My recent autism and ADHD diagnoses have prompted some intense reprocessing of my own memories and lived experiences. It’s like sitting in the chair at the eye doctor, and a new lens is flipped down. Suddenly, everything is clearer. Through the lens of neurodiversity, many things about me and my life make a lot more sense. Understanding myself as neurodiverse is by no means a magical key that’s unlocked all self-knowledge, but my self-knowledge is deepening.
Writing is integral to my life. Which is the same thing as saying I am a writer. It is part of my identity, it is a title I strive to deserve, and it is how I want to spend my time. But what on earth possesses me to sit alone in a room, thinking deep and involved thoughts, and spending hours and hours writing them down? Why do I do that? And why do I feel like I have to?
Writers tend to think about this a lot. They compose Artist’s Statements that deal with their motivations and intentions, if for no other reason than to explain themselves to people who just can’t understand why someone would want to be a writer. I’ve done the same thing. But now, I am looking at this question again, through the lens of my neurodiversity.
This is all new territory. In 2018, I self-identified as an HSP (Highly Sensitive Person), which means my central nervous system processes stimuli more deeply than 80% of the population. In November 2020, I also found out I am Autistic (Asperger’s) and also have Inattentive ADHD. (I wrote a blog post about my journey to assessment and meeting the DSM-5 criteria for these neurodiversities; you can read it here.)
I grew up without this self-knowledge. When I was a kid, I really struggled with school. I did fine as far as grades went. I taught myself to read before kindergarten, and the work itself was easy… But everything related to the logistics of the school day and social interaction was overwhelming. Making friends was confusing, the school day was exhausting, and the thought of going to school often left me with anxiety. I found participating in the world to be very difficult, if not impossible. I didn’t know why. I didn’t know how to express this. And–worst of all–no one else seemed to feel the same way.
The greatest conflicts and unhappinesses in my childhood revolved around school and social situations. The greatest happinesses came from reading. In books, and fiction in particular, I found a safe way to explore and experience a sense of belonging. A way that didn’t overwhelm or exhaust me. A way that allowed me to dissolve into strange new worlds and forget about the stresses of the day.

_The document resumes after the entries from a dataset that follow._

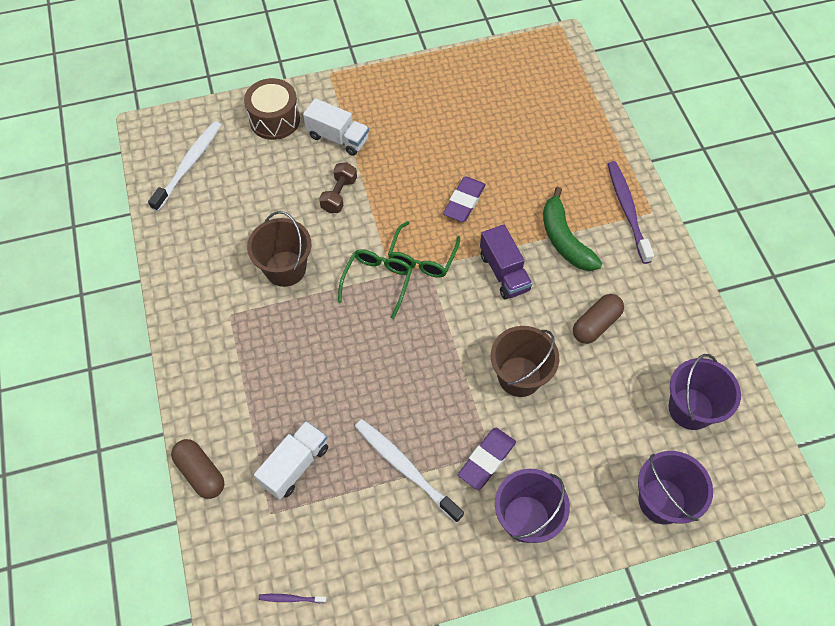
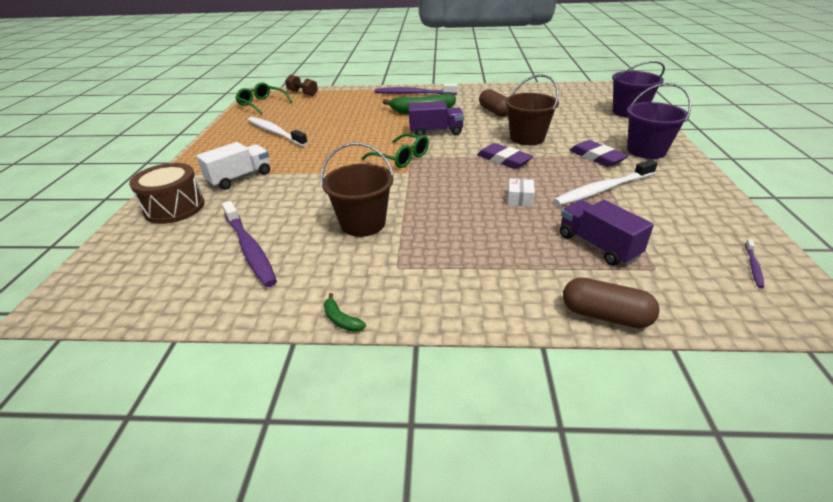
camera: 70 degrees left, 25 degrees down
(163, 299) = (341, 320): none -> green banana
(189, 165) = (160, 273): white toothbrush -> white toothbrush (275, 132)
(201, 473) = (605, 315): brown capsule -> brown capsule turned 45 degrees clockwise
(230, 204) = (249, 249): none -> purple toothbrush
(295, 465) = (598, 246): white truck -> purple truck
(339, 195) = (303, 185): brown dumbbell -> brown dumbbell (302, 93)
(363, 389) = (520, 199): none -> white box
(377, 281) = (411, 179): green glasses -> green glasses (262, 104)
(464, 202) = (362, 137): purple eraser -> purple eraser (503, 160)
(690, 409) = (564, 98): purple bucket -> none

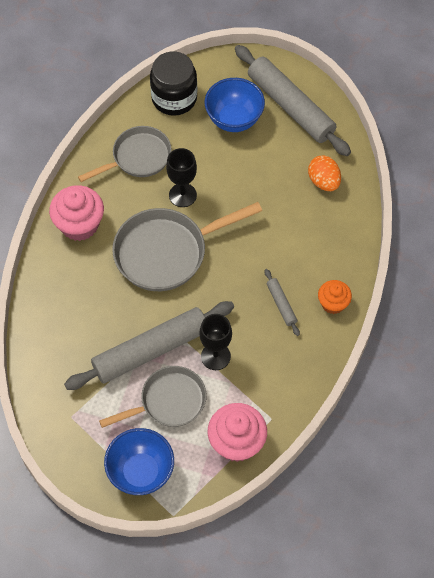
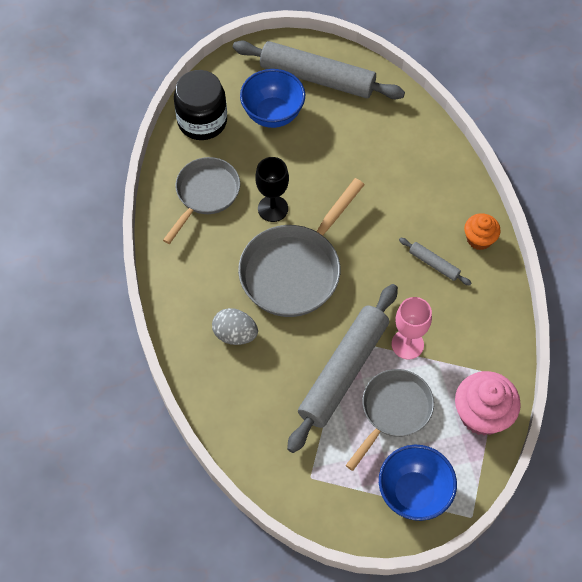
camera: 30 degrees left, 0 degrees up
(79, 224) = (191, 286): pink cupcake -> none
(87, 278) = (235, 334): none -> grey egg
(215, 356) = (407, 344): black goblet -> pink goblet
(323, 181) = (394, 132): orange egg -> none

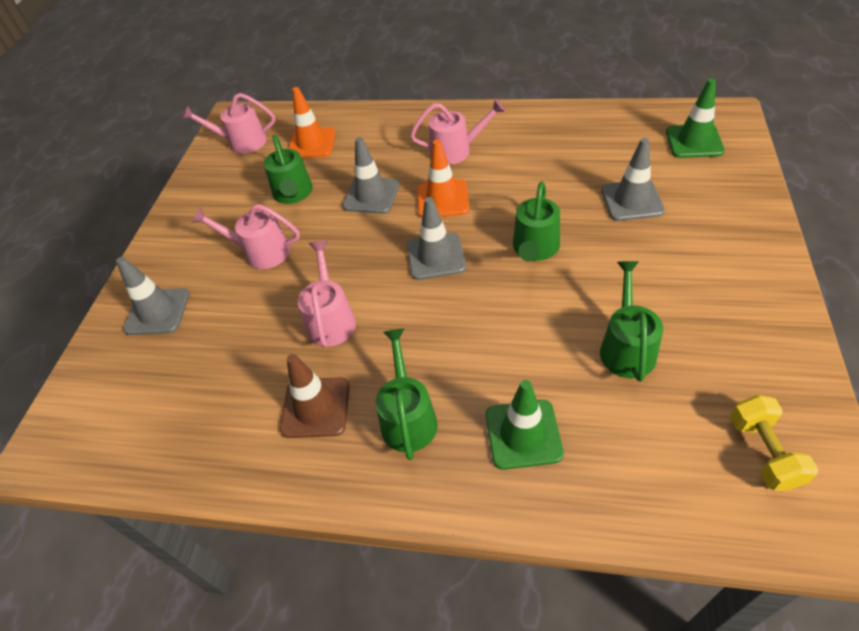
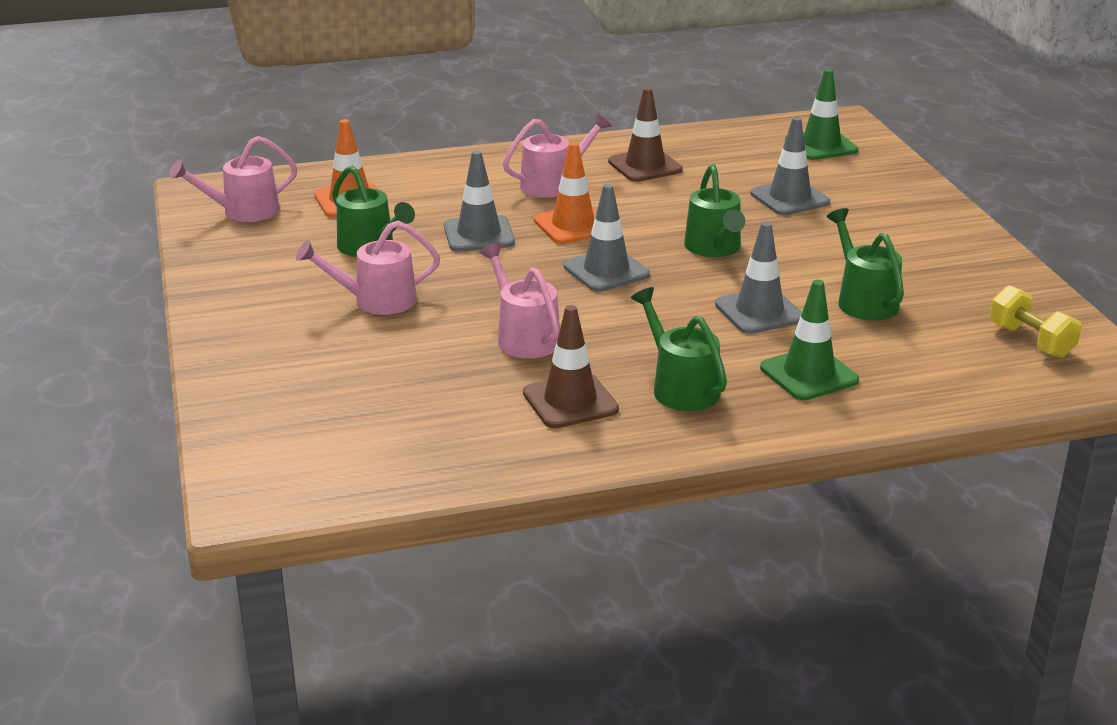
camera: 30 degrees left, 20 degrees down
(157, 312) = (284, 371): grey traffic cone -> grey traffic cone (759, 312)
(535, 142) = (645, 166): none -> brown traffic cone

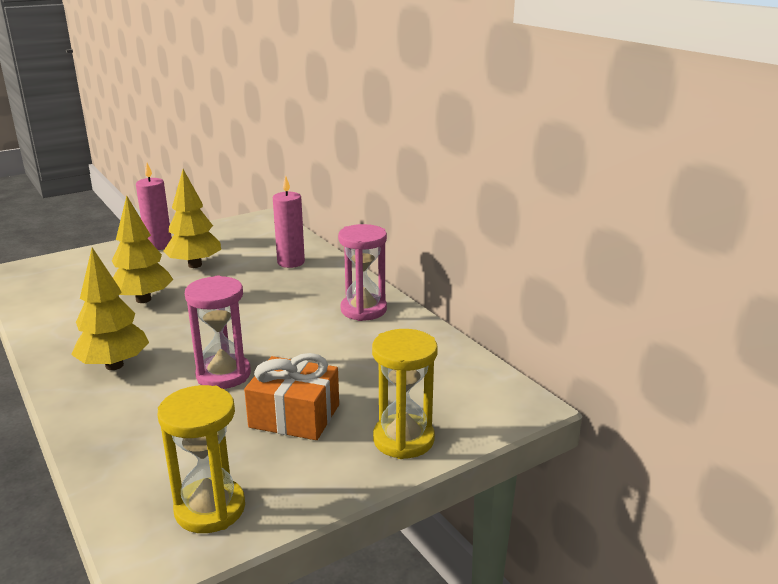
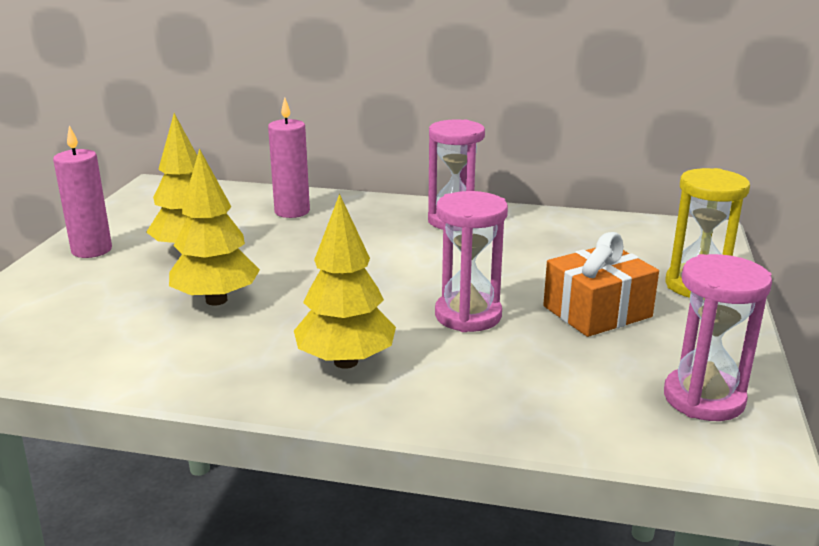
camera: 45 degrees left, 0 degrees up
(210, 509) = (703, 398): yellow hourglass -> pink hourglass

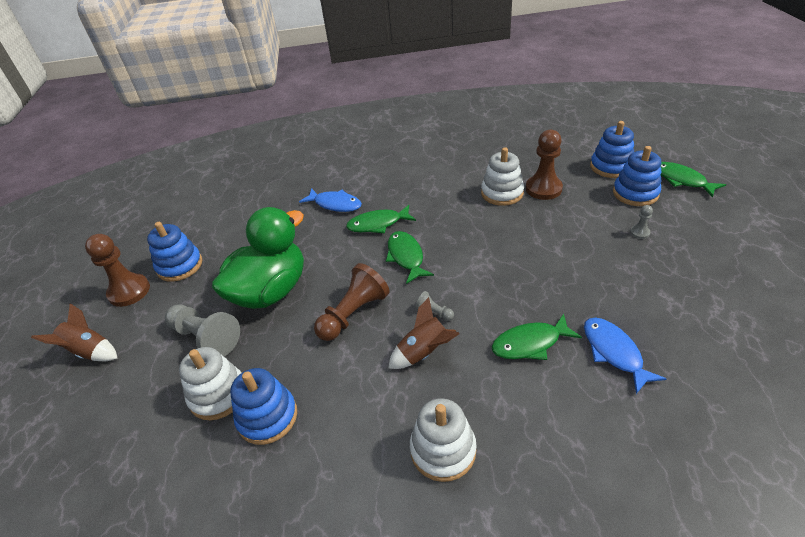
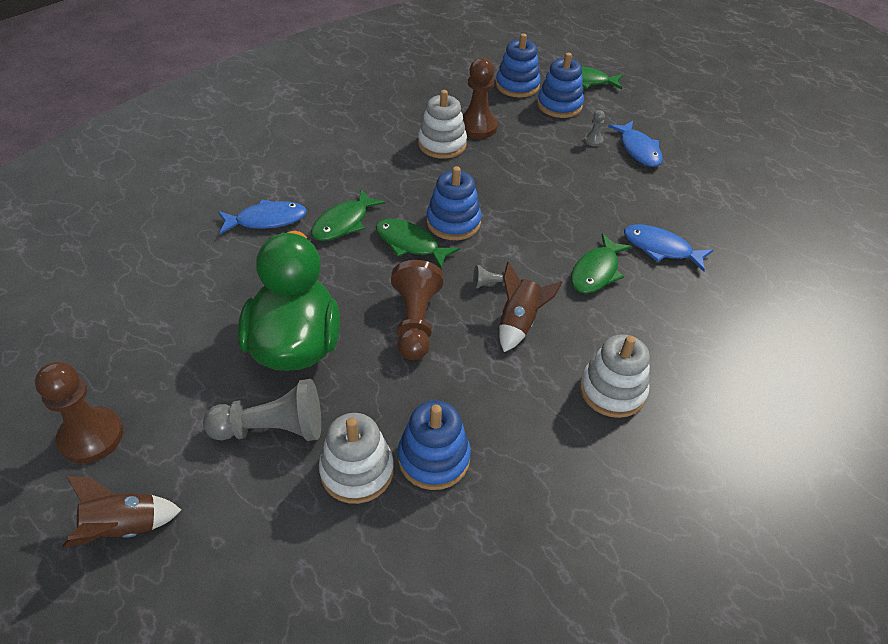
camera: 45 degrees left, 5 degrees up
(180, 266) = (132, 373): blue stacking toy -> blue stacking toy (453, 222)
(679, 256) = (638, 150): none -> blue fish

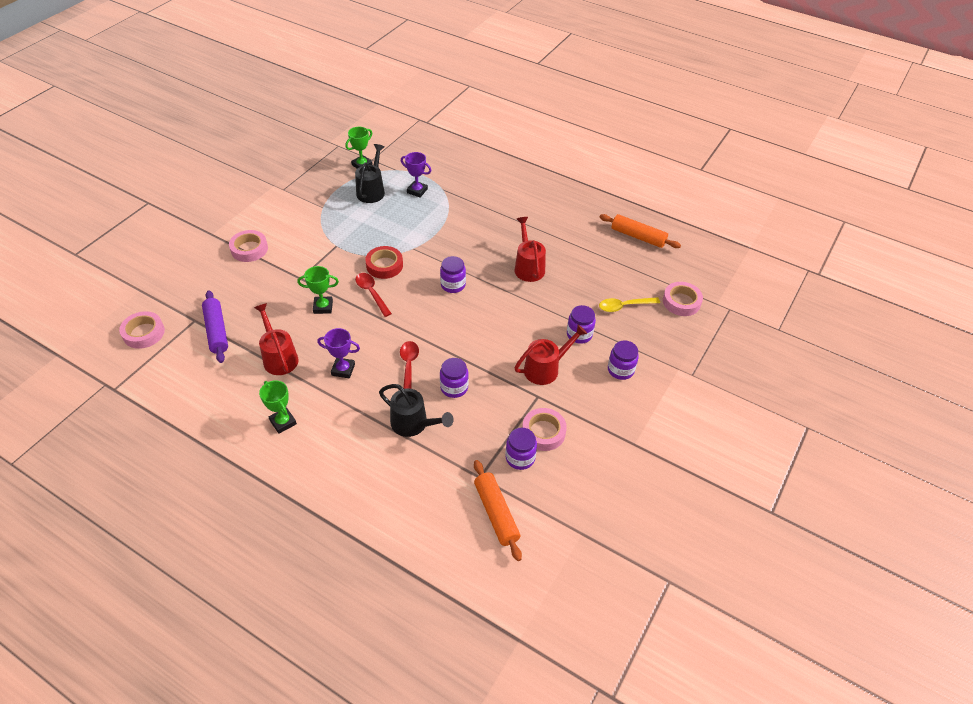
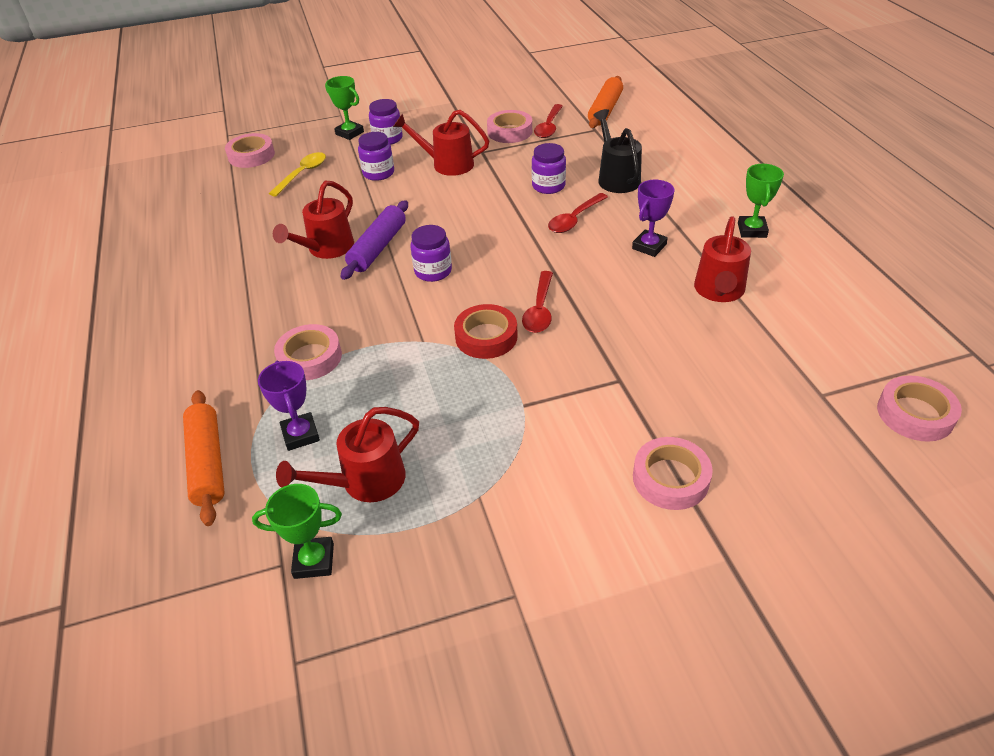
camera: 135 degrees left, 5 degrees down
(216, 331) = (792, 362): purple rolling pin -> purple rolling pin (378, 248)
(323, 307) = (618, 323): green trophy -> green trophy (349, 133)
(343, 369) = (649, 246): purple trophy -> purple trophy turned 75 degrees clockwise
(372, 190) = (364, 482): black watering can -> red watering can
(455, 216) = (310, 357): none -> pink tape
(520, 458) = (549, 126): purple jar -> red spoon
(624, 306) = (302, 174): yellow spoon -> yellow spoon turned 90 degrees counterclockwise
(638, 237) = (171, 221): orange rolling pin -> orange rolling pin (208, 463)

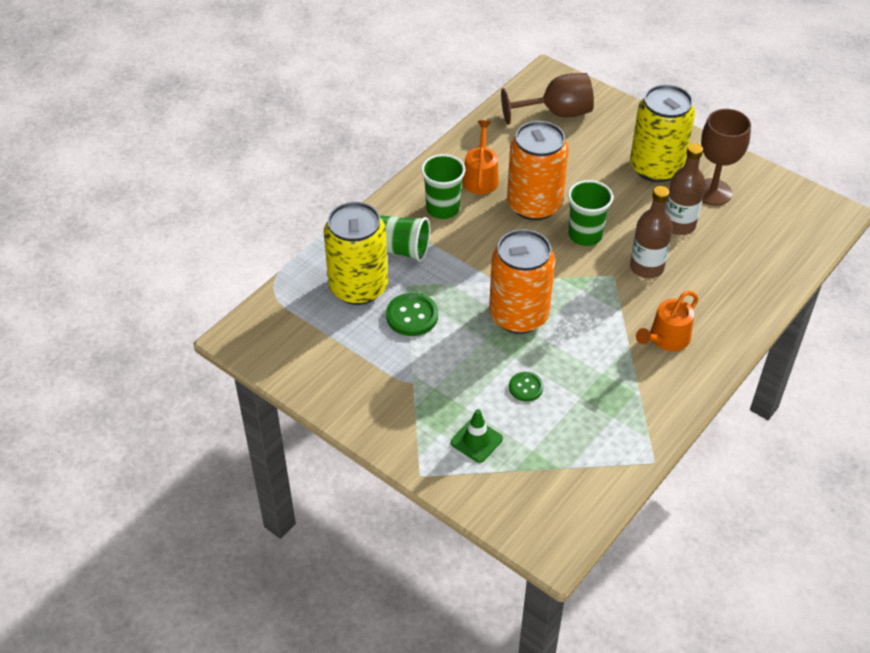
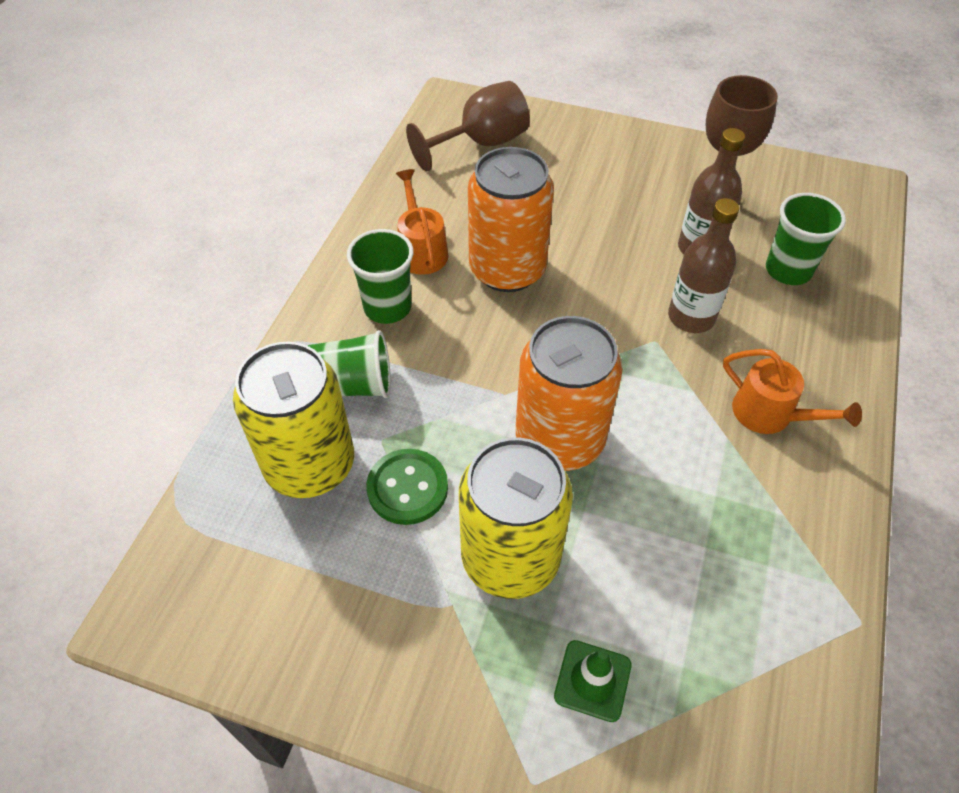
camera: 20 degrees left, 5 degrees up
(526, 387) = (622, 556): green button -> none
(585, 235) = (592, 294): green cup -> green cup (788, 270)
(656, 167) = (633, 182): yellow can -> yellow can (510, 557)
(666, 339) = (770, 414): orange watering can -> orange watering can turned 75 degrees counterclockwise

I read immensely and voraciously. I took home stacks of books from the library too tall to carry. I read for hours alone in my bedroom after school, coming out in a daze for dinner, and rushing right back to my book to read all night. I always had a book with me at school, too, and when I inevitably finished my desk work before my classmates, out it came.
I realize now that I was likely learning about people. In books, I could learn about the way people interact, how they live their lives, people’s motivations, how wanting certain things made them act, what the “rules” of given situations were, how friends acted together, and so forth. Then, if I found myself in a similar situation, I had an idea of what might happen, a sort of pre-uploaded guidebook to the situation. I was gathering and cataloging human social scenarios.
It’s funny. I have a vivid and active imagination. I can create entire worlds on the page. But in my own life, it’s very difficult for me to imagine an outcome or an option that I haven’t seen or experienced before. Books likely helped me expand my understanding of the world around me and its possibilities.
Books spoke to me. I wanted to speak back. So, writing followed naturally as a way I could express myself within and contribute to the literary worlds from which I gained so much.
Story is the structure through which I understand the experience of living. The creative discipline of writing is the action through which I process my own experiences and gain understanding. I can try out scenarios, watch what happens if my characters want certain things, and deal with the frustrations and joys of living in the laboratory of the paragraph.
Writing also fits the kind of life I want to live: a quiet one, maybe even a solitary one, or at least, one with space to sit alone and think.
I think all forms of art have to do with finding connection. Art begins with a person creating, using their experience and paint or ink or the lines of their own body. When they put that piece of art out there, they’re declaring their experience, but they’re also asking a question: “Does anyone else think this too? Do you connect with me?” Every piece of art is message in a bottle cast out into the infinite sea of humanity, a question, an invitation, a potential point of connection.
Being autistic has impacted me most in social interaction and participation. So maybe in the end, I’m writing as a means to connect with people. I’m throwing out my little bottles, hoping I’m not alone up here on my bottle-throwing rock, and hoping I can help someone else feel less alone.